Let’s say you have a filtered index that looks like this:
CREATE INDEX u ON dbo.Users(DisplayName) WHERE Reputation > 100000;
As thing stand, all the optimizer knows is that the index is filtered to Reputation values over 100k. If you need to search within that range, like 100k-200k, or >= 500k, it has to get those values from somewhere, and it has the same options as it does for other types of non-covering indexes:
- Ignore the index you thoughtfully created and use another index
- Use a key lookup to go back to the clustered index to filter specific values
General Uses
The most common uses that I see are:
- Indexing for soft deletes
- Indexing unique values and avoiding NULLs
- Indexing for hot data
- Indexing skewed data to create a targeted histogram
There are others, but one thing to consider when creating filtered indexes is how much of your data will be excluded by the definition.
If more than half of your data is going to end up in there, you may want to think hard about what you’re trying to accomplish.
Another potential use that I sometimes find for them is using the filter to avoid needing an overly-wide index key.
Let’s say you have a super important query that looks like this:
SELECT u.DisplayName, TotalScore = SUM(p.Score) FROM dbo.Posts AS p JOIN dbo.Users AS u ON p.OwnerUserId = u.Id WHERE p.PostTypeId = 1 AND p.AcceptedAnswerId > 0 AND p.ClosedDate IS NULL AND p.Score > @Score AND p.OwnerUserId = @OwnerUserId ORDER BY TotalScore DESC;
You’re looking at indexing for one join clause predicate and four additional where clause predicates. Do you really want five key columns in your index? No?
How about this?
CREATE INDEX p ON dbo.Posts (OwnerUserId, Score) INCLUDE (PostTypeId, AcceptedAnswerId, ClosedDate) WHERE (PostTypeId = 1 AND AcceptedAnswerId > 0 AND ClosedDate IS NULL) WITH (SORT_IN_TEMPDB = ON, DATA_COMPRESSION = PAGE);
This will allow your query to pre-seek to the the literal value predicates, and then evaluate the parameterized predicates in the key of the index.
Crappy Limitations
There are lots of things you might want to filter an index on, like an expression. But you can’t.
I think one of the best possible use cases for a filtered index that is currently not possible is to isolate recent data.

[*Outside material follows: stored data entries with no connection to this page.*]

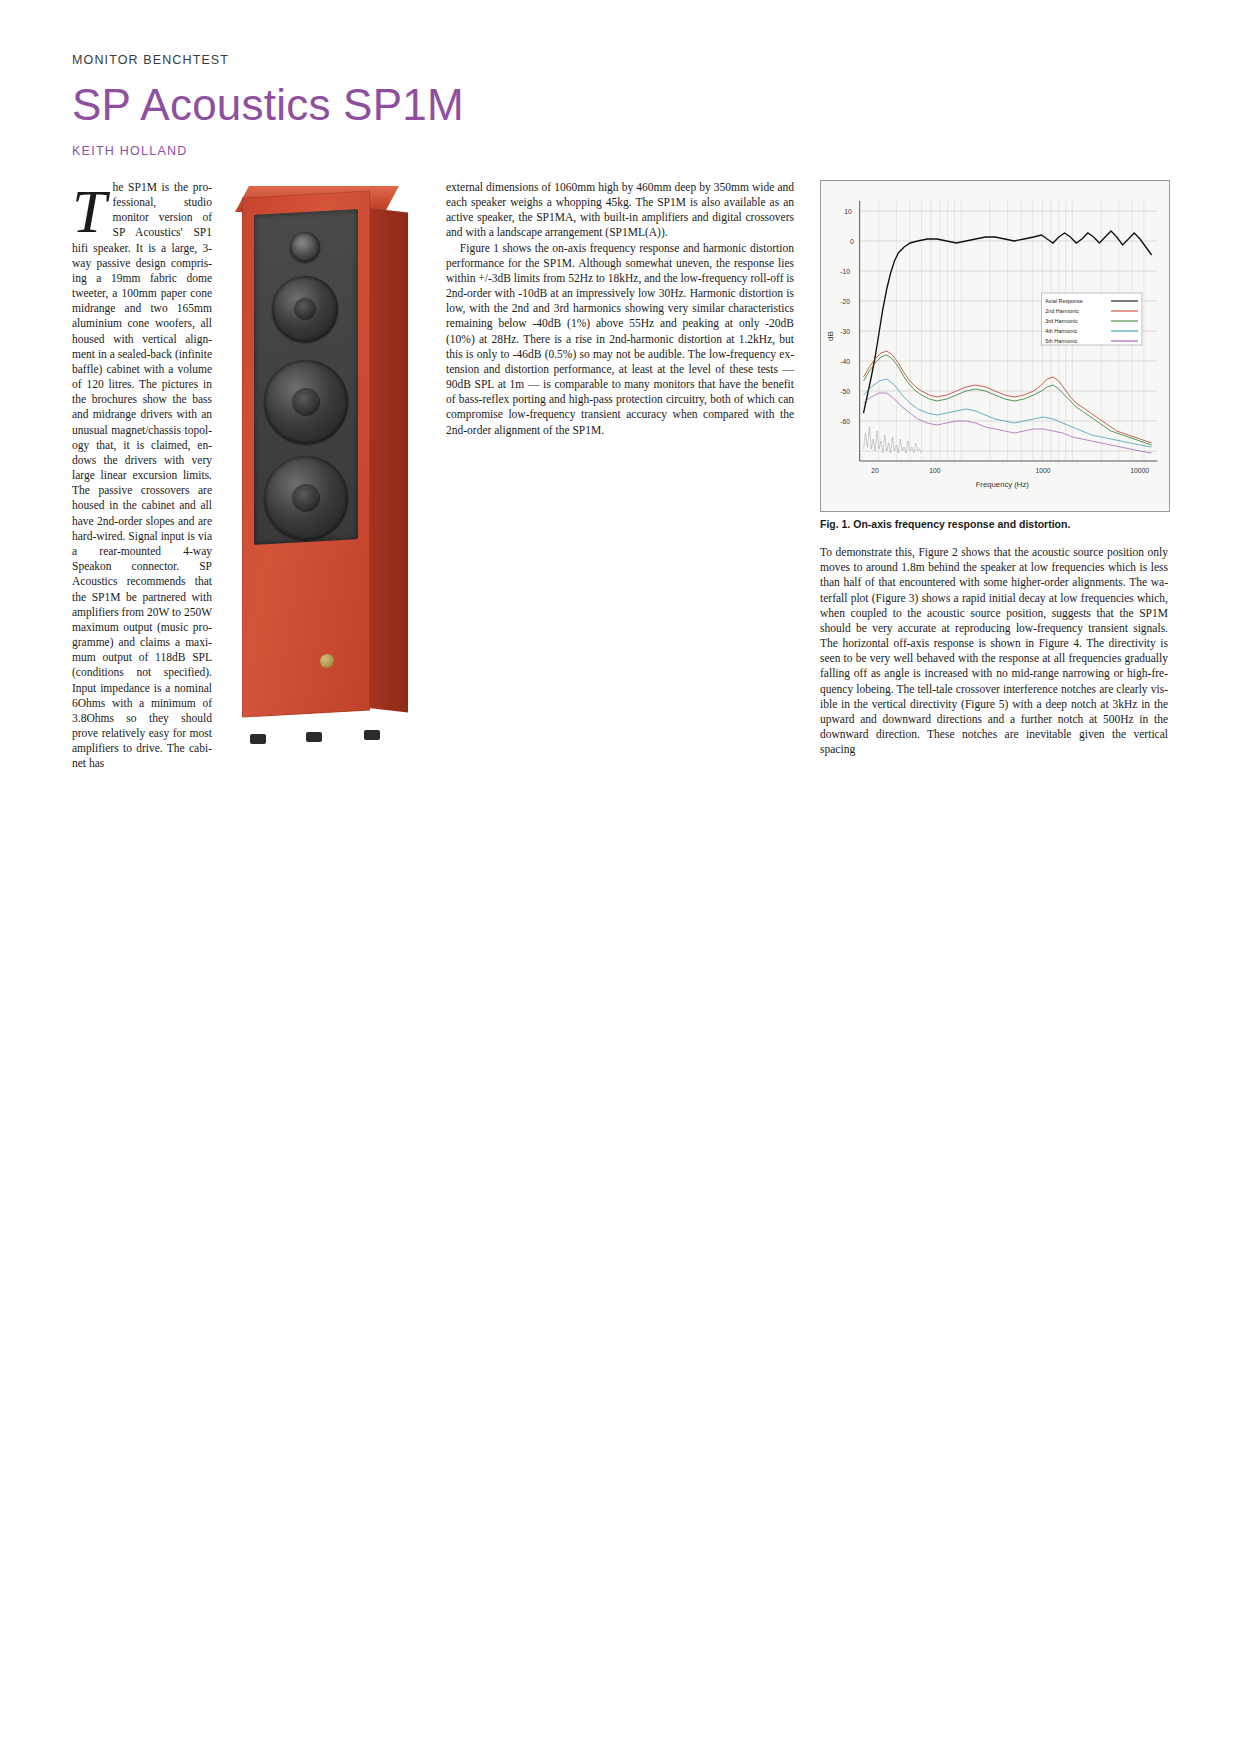Monitor Benchtest
SP Acoustics SP1M
Keith Holland
The SP1M is the professional, studio monitor version of SP Acoustics' SP1 hifi speaker. It is a large, 3-way passive design comprising a 19mm fabric dome tweeter, a 100mm paper cone midrange and two 165mm aluminium cone woofers, all housed with vertical alignment in a sealed-back (infinite baffle) cabinet with a volume of 120 litres. The pictures in the brochures show the bass and midrange drivers with an unusual magnet/chassis topology that, it is claimed, endows the drivers with very large linear excursion limits. The passive crossovers are housed in the cabinet and all have 2nd-order slopes and are hard-wired. Signal input is via a rear-mounted 4-way Speakon connector. SP Acoustics recommends that the SP1M be partnered with amplifiers from 20W to 250W maximum output (music programme) and claims a maximum output of 118dB SPL (conditions not specified). Input impedance is a nominal 6Ohms with a minimum of 3.8Ohms so they should prove relatively easy for most amplifiers to drive. The cabinet has
external dimensions of 1060mm high by 460mm deep by 350mm wide and each speaker weighs a whopping 45kg. The SP1M is also available as an active speaker, the SP1MA, with built-in amplifiers and digital crossovers and with a landscape arrangement (SP1ML(A)).
Figure 1 shows the on-axis frequency response and harmonic distortion performance for the SP1M. Although somewhat uneven, the response lies within +/-3dB limits from 52Hz to 18kHz, and the low-frequency roll-off is 2nd-order with -10dB at an impressively low 30Hz. Harmonic distortion is low, with the 2nd and 3rd harmonics showing very similar characteristics remaining below -40dB (1%) above 55Hz and peaking at only -20dB (10%) at 28Hz. There is a rise in 2nd-harmonic distortion at 1.2kHz, but this is only to -46dB (0.5%) so may not be audible. The low-frequency extension and distortion performance, at least at the level of these tests — 90dB SPL at 1m — is comparable to many monitors that have the benefit of bass-reflex porting and high-pass protection circuitry, both of which can compromise low-frequency transient accuracy when compared with the 2nd-order alignment of the SP1M.
10 0 -10 -20 -30 -40 -50 -60 dB 20 100 1000 10000 Frequency (Hz) Axial Response 2nd Harmonic 3rd Harmonic 4th Harmonic 5th Harmonic
Fig. 1. On-axis frequency response and distortion.
To demonstrate this, Figure 2 shows that the acoustic source position only moves to around 1.8m behind the speaker at low frequencies which is less than half of that encountered with some higher-order alignments. The waterfall plot (Figure 3) shows a rapid initial decay at low frequencies which, when coupled to the acoustic source position, suggests that the SP1M should be very accurate at reproducing low-frequency transient signals. The horizontal off-axis response is shown in Figure 4. The directivity is seen to be very well behaved with the response at all frequencies gradually falling off as angle is increased with no mid-range narrowing or high-frequency lobeing. The tell-tale crossover interference notches are clearly visible in the vertical directivity (Figure 5) with a deep notch at 3kHz in the upward and downward directions and a further notch at 500Hz in the downward direction. These notches are inevitable given the vertical spacing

For example, I’d love to be able to create a filtered index like this:
CREATE INDEX u ON dbo.Users(DisplayName) WHERE CreationDate > DATEADD(DAY, -30, CONVERT(date, SYSDATETIME()));
So I could just just isolate data in the table that was added in the last 30 days. This would have a ton of applications!
But then the index would have to be self-updating, churning data in and out on its own.
For something like that, you’ll need a computed column. But even indexing those can be tricky, so we’ll talk about those tomorrow.
Thanks for reading!
Going Further
If this is the kind of SQL Server stuff you love learning about, you’ll love my training. I’m offering a 75% discount to my blog readers if you click from here. I’m also available for consulting if you just don’t have time for that and need to solve performance problems quickly.
Instead of a truly sliding window filtered index that needs to update itself as rows expire from the 30 days, you could do it manually with a scheduled job. Imagine a daily job that ran this script:
“`
DROP INDEX IF EXISTS AT_LEAST_30_DAYS_TEMP ON dbo.USERS;
declare @SQL NVARCHAR(1000) = N’
CREATE INDEX AT_LEAST_30_DAYS_TEMP ON dbo.Users(DisplayName)
WHERE CreationDate > ”’ + CAST(DATEADD(DAY, -30, GETUTCDATE()) AS NVARCHAR(100)) + ”’;’;
print @SQL;
exec sp_executesql @SQL;
DROP INDEX IF EXISTS AT_LEAST_30_DAYS ON dbo.Users;
exec sp_rename N’dbo.Users.AT_LEAST_30_DAYS_TEMP’, N’AT_LEAST_30_DAYS’, N’INDEX’;
“`
The creation of the new index uses the previous index directly so it’s pretty efficient.
That is a cool idea! In the past I’ve added a bit column and updated or rebuilt based on that value.